Some of those who attended today's meeting.
Users of Brooke Park this week raised a range of concerns about a lack of facilities and urged the council to be more transparent about future plans for the leisure centre.
Football clubs, Brooke Park Bowling Club, users of the fitness suite, youth groups and dog walkers from the local community aired their views at a public meeting yesterday evening.
It was chaired by People Before Profit councillor Shaun Harkin and council officials were on hand to provide a response to any queries. Independent councillors Gary Donnelly and Sean Carr were in attendance as well as SDLP Councillor Mary Durkan.
Mr Harkin began by saying that Derry City & Strabane District Council must be more “transparent” about its plans for the site as there had been rumours circulating that the old leisure centre may be demolished to make way for parking facilities.
Dalton Kehoe, of Rosemount Resource Centre, said speculation had emerged that a new centre may be built at the old Foyleville Day centre.
Issues verbalised at the meeting centred around the top section of Brooke Park which includes the leisure centre, 3G and grass pitches and parking facilities.
They included the need for additional changing facilities for the outdoor pitches, proper maintenance of those pitches, the need for new equipment in the gym and the possibility of reduced prices for community groups.
The prospect of increased opening hours to bring the park in line with tier one facilities such as Templemore Sports Complex and Foyle Arena was also to council officials.
Rosemount residents also highlighted concerns around excessive dog fouling in the park and the need to fine those responsible.
A recent letter from football coach, Paul Roddy, fast-tracked the meeting which had originally been scheduled last October but was pushed back due to Westminster elections.

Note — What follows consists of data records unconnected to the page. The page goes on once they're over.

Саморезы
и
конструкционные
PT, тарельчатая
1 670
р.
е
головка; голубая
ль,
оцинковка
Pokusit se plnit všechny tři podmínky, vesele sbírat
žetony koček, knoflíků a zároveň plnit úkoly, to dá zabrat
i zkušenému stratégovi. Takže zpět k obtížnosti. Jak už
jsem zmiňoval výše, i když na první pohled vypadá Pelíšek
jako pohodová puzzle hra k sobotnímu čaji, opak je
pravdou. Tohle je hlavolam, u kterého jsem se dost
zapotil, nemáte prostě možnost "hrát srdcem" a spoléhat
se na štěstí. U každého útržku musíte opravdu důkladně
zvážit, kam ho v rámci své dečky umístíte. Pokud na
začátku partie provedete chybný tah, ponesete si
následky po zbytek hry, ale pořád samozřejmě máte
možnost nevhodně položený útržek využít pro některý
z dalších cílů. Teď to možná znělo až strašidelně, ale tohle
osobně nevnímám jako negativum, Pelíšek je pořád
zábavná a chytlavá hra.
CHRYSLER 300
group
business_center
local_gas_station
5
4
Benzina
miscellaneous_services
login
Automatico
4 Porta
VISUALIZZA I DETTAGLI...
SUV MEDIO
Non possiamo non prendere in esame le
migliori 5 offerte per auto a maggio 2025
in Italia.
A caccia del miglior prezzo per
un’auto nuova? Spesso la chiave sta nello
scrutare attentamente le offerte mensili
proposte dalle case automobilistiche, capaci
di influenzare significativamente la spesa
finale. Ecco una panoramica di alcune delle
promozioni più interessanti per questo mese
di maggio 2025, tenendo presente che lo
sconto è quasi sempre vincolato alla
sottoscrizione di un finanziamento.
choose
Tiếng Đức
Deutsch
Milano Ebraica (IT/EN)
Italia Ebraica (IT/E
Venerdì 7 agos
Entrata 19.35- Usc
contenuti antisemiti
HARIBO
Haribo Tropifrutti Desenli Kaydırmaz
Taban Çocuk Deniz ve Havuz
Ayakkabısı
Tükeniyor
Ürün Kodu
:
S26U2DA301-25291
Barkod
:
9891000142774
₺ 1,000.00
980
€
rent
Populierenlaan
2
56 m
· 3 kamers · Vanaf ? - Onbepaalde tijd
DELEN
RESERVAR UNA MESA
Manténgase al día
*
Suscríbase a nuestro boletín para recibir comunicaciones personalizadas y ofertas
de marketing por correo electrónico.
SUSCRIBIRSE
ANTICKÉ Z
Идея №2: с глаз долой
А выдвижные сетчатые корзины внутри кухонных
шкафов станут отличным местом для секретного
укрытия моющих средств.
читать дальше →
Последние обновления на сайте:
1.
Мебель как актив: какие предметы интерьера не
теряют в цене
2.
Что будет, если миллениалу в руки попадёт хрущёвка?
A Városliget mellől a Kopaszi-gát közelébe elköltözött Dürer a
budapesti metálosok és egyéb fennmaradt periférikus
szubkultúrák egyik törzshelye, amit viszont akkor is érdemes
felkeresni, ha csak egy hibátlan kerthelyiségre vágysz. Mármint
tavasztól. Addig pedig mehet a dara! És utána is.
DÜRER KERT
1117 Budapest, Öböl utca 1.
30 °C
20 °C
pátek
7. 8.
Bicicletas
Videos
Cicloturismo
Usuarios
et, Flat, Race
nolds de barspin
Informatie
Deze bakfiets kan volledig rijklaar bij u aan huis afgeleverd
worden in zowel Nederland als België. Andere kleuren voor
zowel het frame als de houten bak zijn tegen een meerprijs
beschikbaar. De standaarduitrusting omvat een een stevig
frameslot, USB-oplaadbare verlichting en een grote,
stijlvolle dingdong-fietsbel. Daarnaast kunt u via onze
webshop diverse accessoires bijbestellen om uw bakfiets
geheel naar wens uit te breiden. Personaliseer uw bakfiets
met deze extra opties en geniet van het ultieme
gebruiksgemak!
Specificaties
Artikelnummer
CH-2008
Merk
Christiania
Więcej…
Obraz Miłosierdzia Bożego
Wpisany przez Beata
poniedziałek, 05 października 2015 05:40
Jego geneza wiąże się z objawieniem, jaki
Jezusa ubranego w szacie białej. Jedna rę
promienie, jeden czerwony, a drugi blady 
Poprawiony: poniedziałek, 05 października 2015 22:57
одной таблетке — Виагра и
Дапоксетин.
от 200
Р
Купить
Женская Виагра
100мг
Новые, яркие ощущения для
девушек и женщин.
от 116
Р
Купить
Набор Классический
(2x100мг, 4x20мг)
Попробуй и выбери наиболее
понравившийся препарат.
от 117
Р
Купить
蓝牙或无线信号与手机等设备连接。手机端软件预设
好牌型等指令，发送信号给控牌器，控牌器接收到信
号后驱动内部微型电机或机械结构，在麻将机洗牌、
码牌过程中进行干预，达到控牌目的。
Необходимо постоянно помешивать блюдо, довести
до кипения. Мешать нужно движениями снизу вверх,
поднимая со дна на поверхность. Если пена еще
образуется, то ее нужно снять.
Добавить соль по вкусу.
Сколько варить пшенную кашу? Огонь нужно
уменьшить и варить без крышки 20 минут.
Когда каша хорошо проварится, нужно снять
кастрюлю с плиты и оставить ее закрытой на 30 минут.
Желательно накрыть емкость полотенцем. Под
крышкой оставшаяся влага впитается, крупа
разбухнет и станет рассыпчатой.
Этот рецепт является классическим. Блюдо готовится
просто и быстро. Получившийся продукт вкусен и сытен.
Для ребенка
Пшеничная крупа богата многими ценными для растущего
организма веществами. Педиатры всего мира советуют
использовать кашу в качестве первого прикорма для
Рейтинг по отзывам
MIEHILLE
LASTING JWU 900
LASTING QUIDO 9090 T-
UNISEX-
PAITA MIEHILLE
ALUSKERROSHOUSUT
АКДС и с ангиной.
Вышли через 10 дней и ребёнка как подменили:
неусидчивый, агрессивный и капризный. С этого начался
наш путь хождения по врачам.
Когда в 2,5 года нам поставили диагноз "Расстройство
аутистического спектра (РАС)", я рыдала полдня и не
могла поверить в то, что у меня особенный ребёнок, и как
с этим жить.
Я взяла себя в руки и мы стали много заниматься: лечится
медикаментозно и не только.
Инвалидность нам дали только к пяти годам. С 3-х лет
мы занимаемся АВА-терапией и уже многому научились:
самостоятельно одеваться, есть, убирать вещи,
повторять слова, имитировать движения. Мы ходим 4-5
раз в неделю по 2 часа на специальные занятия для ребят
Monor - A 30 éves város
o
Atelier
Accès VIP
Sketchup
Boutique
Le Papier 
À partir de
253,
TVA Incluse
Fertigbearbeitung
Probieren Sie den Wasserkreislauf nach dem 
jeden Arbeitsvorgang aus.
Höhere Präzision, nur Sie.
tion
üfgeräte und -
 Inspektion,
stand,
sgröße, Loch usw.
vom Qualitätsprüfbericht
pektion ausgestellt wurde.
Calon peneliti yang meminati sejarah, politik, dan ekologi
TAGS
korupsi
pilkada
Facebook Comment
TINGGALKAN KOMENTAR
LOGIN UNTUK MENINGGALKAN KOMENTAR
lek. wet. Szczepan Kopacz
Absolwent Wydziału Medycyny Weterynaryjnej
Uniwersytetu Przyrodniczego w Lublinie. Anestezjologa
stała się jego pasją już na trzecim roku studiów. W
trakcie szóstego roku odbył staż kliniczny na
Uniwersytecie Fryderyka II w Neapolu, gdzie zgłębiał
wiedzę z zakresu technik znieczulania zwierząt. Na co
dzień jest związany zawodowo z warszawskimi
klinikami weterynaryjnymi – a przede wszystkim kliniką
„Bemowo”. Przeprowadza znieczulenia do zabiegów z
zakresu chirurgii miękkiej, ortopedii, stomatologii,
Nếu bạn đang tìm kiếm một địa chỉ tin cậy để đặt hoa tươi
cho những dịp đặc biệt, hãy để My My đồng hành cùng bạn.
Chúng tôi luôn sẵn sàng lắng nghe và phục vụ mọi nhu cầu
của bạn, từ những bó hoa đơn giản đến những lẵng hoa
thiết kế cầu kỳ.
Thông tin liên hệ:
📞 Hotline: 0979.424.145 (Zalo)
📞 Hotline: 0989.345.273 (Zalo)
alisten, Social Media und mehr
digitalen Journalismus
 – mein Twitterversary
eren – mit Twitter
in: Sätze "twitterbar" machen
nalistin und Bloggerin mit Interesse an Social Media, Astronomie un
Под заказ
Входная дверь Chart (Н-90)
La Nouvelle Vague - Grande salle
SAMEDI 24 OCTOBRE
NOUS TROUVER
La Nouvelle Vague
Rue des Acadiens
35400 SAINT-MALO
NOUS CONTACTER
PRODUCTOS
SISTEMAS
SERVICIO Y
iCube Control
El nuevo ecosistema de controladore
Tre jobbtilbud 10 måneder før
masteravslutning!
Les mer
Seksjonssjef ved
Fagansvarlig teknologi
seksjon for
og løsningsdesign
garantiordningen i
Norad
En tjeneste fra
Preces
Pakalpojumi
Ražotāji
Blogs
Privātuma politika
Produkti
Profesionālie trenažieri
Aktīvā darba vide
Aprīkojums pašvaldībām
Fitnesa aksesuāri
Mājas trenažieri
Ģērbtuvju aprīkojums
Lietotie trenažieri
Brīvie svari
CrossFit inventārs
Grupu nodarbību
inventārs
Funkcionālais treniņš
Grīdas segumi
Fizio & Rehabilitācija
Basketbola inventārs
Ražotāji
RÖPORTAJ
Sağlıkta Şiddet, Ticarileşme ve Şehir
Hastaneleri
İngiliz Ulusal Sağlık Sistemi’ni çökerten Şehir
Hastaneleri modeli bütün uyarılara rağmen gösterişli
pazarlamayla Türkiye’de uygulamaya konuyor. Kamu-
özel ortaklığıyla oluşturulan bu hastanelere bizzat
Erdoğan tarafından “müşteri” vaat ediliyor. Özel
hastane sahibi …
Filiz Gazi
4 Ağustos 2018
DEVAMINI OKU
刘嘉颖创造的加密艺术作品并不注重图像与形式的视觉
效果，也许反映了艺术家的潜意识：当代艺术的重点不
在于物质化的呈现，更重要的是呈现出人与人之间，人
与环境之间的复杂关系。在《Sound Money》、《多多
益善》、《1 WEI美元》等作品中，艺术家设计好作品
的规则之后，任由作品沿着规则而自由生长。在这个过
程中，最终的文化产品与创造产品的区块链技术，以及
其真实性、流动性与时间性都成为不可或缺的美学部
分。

Speaking at the meeting, Head of Community Development at Derry City & Strabane District Council Barry O’Hagan recognised that errors have been made in the past and that Brooke Park Leisure Centre should have been consolidated on one site.
He added that to increase opening hours, to purchase extra equipment and offer concessions for youth groups would have to be paid for somehow, and would likely lead to increased rates.
Mr O’Hagan went on to say that he and other council officials are happy to speak to community groups to take on board their grievances. He made it clear that no decision has been made to close the old leisure centre but recognised that upgrades are required.
Mr Roddy said that groups which have used the facilities for years have been left out in the cold. He said the standard of facilities in Derry wouldn’t be accepted in Belfast or Magherafelt where his team recently played. “They would laugh at us, it’s ridiculous.”
He believes that the grass pitch should be at intermediate standard with dug outs and a standing area for supporters and suggested that council needs to be more pro-active in terms of development.
One service user said that people have left Brooke Park to train elsewhere because of the reduced weekend opening hours. He had asked about the possibility of Brooke Park opening earlier and was ignored, but he said when Templemore temporarily closed, its users were accommodated at Brooke Park and it opened earlier.
Cllr Donnelly said that was unacceptable and suggested a proposal could be brought before the council to bring opening times at tier two facilities in line with tier one centres.
It was agreed that a motion could be brought before the council about Brooke Park facilities but that the community must be fully consulted beforehand with another public meeting organised shortly to allow more people to have their say.